Tilda gradually quietens, until all that can be heard from overhead is the creak of floorboards, and I realize that Kate’s walking up and down the room, as if she were parodying me below. She’s carrying Tilda in her arms, as intent upon her as I am upon the grievance I’m nursing down here. The fact that she now has our living, breathing child to hold, while I have nothing but my barren ache of injustice, seems an injustice in itself, as if I rather than she were the mere parodist. I stop and stand still, gazing sightlessly out of the grimy window at the three sleeping-suits hanging on the line. A moment or two later Kate stops as well. One way or another, even in separate rooms, we’re locked into the absurd rituals of a row.

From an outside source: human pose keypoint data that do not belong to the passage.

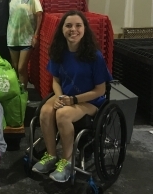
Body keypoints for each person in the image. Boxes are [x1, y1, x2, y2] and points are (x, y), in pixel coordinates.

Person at [32, 10, 112, 183]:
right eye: (68, 25)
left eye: (78, 25)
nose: (73, 29)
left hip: (90, 101)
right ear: (62, 29)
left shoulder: (94, 56)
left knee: (62, 114)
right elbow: (55, 81)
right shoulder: (59, 51)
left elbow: (100, 90)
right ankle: (51, 155)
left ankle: (67, 162)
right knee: (45, 111)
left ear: (84, 29)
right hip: (67, 95)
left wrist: (74, 100)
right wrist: (60, 98)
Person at [6, 0, 43, 91]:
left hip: (26, 38)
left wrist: (36, 35)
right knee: (15, 67)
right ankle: (17, 92)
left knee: (22, 68)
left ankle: (23, 93)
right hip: (12, 37)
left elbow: (39, 15)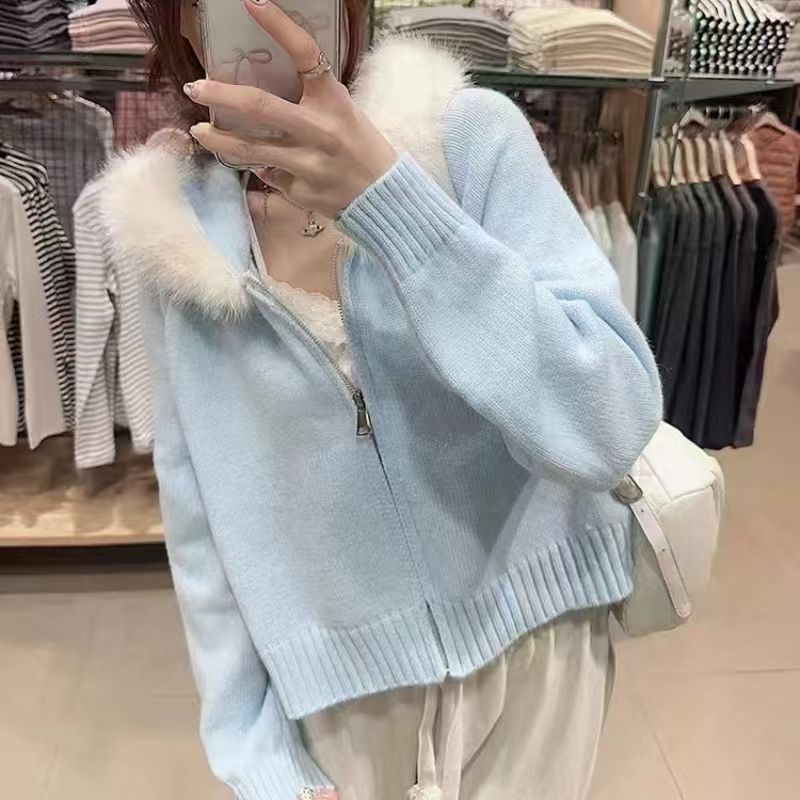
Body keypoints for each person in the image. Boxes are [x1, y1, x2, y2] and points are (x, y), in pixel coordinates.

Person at [108, 1, 664, 798]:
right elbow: (197, 510)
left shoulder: (468, 137)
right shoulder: (168, 235)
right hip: (345, 706)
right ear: (185, 24)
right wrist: (250, 747)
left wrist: (396, 206)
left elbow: (607, 425)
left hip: (541, 654)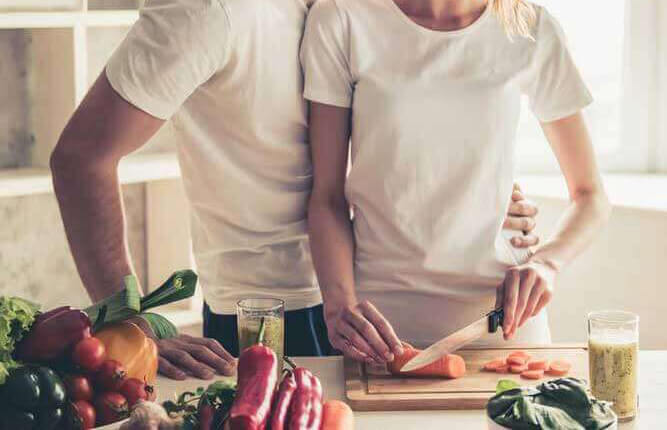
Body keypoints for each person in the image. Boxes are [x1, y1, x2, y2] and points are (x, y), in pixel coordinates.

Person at [50, 0, 540, 379]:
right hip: (272, 317)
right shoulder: (208, 10)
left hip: (381, 296)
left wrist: (482, 195)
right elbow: (81, 159)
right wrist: (129, 321)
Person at [302, 0, 611, 365]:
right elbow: (327, 197)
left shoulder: (530, 26)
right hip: (381, 330)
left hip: (504, 326)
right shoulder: (342, 17)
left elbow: (590, 195)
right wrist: (340, 306)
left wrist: (547, 264)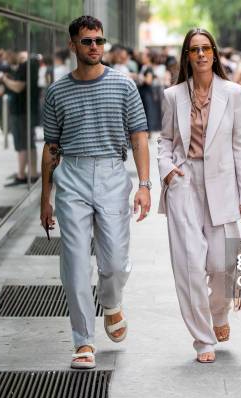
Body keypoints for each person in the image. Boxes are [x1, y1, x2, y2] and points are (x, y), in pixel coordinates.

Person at [40, 15, 150, 370]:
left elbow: (138, 138)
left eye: (99, 41)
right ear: (72, 45)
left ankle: (111, 301)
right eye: (87, 41)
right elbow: (51, 146)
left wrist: (145, 185)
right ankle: (83, 341)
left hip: (111, 173)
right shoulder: (57, 91)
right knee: (73, 263)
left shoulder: (123, 85)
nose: (94, 47)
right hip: (70, 174)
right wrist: (46, 197)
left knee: (115, 261)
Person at [157, 28, 241, 363]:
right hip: (184, 183)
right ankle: (202, 339)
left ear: (214, 53)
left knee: (221, 264)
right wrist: (167, 170)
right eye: (194, 49)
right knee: (189, 266)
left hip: (223, 184)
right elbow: (165, 141)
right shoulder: (173, 95)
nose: (200, 55)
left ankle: (219, 313)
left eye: (206, 48)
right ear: (187, 56)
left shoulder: (234, 93)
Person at [0, 50, 40, 186]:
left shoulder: (25, 67)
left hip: (21, 111)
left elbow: (18, 87)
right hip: (27, 110)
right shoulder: (31, 67)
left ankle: (22, 175)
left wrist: (3, 79)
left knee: (22, 145)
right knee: (29, 143)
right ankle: (32, 174)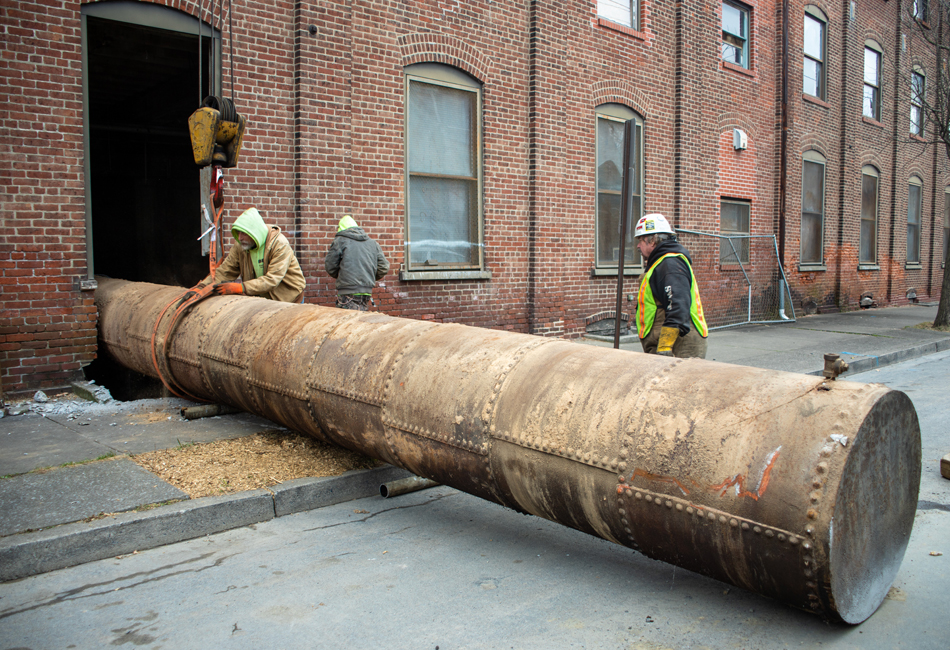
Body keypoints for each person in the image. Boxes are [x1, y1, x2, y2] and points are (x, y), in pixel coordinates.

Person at [634, 213, 709, 358]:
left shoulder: (670, 264)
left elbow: (677, 304)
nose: (638, 245)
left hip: (679, 346)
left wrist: (665, 345)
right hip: (670, 344)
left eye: (641, 240)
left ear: (652, 241)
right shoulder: (662, 262)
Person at [197, 206, 306, 303]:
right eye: (238, 233)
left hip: (289, 300)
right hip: (266, 301)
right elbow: (226, 270)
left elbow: (272, 279)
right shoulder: (241, 246)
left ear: (255, 231)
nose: (240, 238)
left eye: (244, 233)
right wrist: (201, 287)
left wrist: (241, 288)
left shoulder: (279, 244)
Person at [324, 215, 389, 311]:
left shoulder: (340, 241)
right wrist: (368, 276)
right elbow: (383, 267)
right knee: (361, 321)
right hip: (366, 291)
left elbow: (330, 266)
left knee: (348, 323)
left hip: (347, 291)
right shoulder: (372, 243)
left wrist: (344, 276)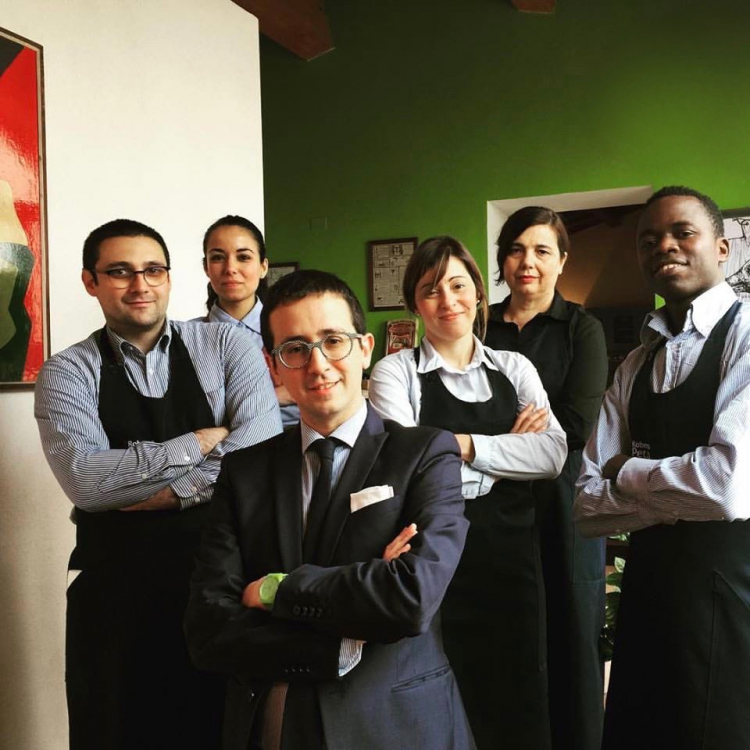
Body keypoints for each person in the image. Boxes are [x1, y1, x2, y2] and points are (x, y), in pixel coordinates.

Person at [184, 270, 474, 750]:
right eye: (295, 349)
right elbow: (208, 629)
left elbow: (411, 597)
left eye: (332, 341)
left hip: (396, 725)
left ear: (364, 348)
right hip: (275, 722)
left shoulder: (425, 454)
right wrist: (338, 637)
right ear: (273, 366)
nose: (317, 364)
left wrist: (277, 589)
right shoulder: (244, 472)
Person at [34, 219, 282, 750]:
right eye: (119, 272)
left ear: (170, 278)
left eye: (152, 270)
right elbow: (87, 482)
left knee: (221, 732)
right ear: (89, 281)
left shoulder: (225, 347)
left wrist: (164, 489)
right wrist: (199, 441)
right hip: (114, 598)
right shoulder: (66, 371)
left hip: (218, 585)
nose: (139, 284)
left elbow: (256, 455)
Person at [369, 236, 567, 749]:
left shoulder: (514, 368)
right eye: (431, 289)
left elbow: (552, 457)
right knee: (440, 690)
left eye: (459, 285)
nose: (448, 299)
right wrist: (505, 457)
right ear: (415, 303)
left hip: (512, 558)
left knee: (518, 688)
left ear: (479, 293)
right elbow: (405, 473)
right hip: (435, 558)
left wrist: (458, 445)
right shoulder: (395, 372)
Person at [575, 186, 750, 750]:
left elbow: (727, 486)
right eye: (648, 240)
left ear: (722, 249)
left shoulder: (745, 336)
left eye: (682, 232)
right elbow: (584, 501)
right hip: (648, 597)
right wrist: (678, 495)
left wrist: (626, 471)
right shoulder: (634, 361)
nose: (663, 247)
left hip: (731, 592)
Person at [485, 206, 608, 750]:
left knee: (569, 636)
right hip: (484, 508)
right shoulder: (476, 323)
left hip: (561, 504)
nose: (527, 262)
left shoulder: (583, 328)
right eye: (515, 250)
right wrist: (521, 433)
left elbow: (576, 425)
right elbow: (451, 418)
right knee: (498, 634)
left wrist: (490, 439)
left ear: (561, 261)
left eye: (540, 251)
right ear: (501, 262)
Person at [200, 215, 299, 426]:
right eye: (217, 257)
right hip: (215, 454)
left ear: (263, 267)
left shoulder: (293, 329)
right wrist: (277, 396)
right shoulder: (185, 337)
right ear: (206, 267)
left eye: (243, 257)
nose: (230, 268)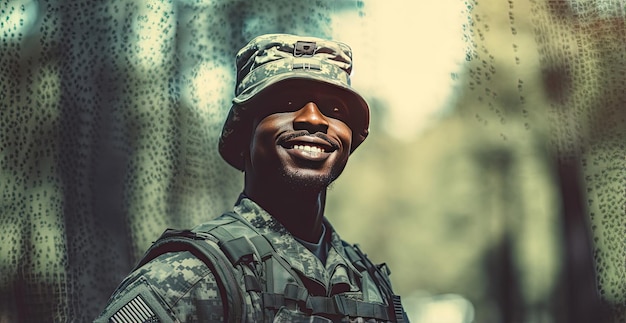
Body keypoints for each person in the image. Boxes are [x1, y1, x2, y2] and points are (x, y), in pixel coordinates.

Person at [95, 33, 409, 323]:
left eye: (334, 109)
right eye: (285, 104)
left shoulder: (368, 281)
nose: (313, 119)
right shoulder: (191, 275)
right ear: (244, 133)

The house becomes absolutely silent. My anger slowly settles into sadness, much as Tilda has settled into sleep. I think of Lufthansa, and those first few days in Munich. I can see, not Tilda’s washing, but the little café terrace where Kate and I drank
Gespritzten
one sweltering evening in the blessed shade of the Frauenkirche, and she smiled at me. Smiled and smiled, and everything in the world seemed easy. And when I think of that smile and remember that
deep sense of ease, I know that something infinitely precious and good has slipped away from us for ever.

The silence goes on. But still Kate doesn’t come down. I should go up, of course, but I’m too sad to. I sit down at the table, and go on gazing out of the window. She sits on the bed upstairs; by now, no doubt, as sad as I am – too sad to come down. Everything, it seems to me, is over. I have given up all thought of the picture. What worries me now is how we’re going to manage. What are we going to do about Tilda? About lunch, even?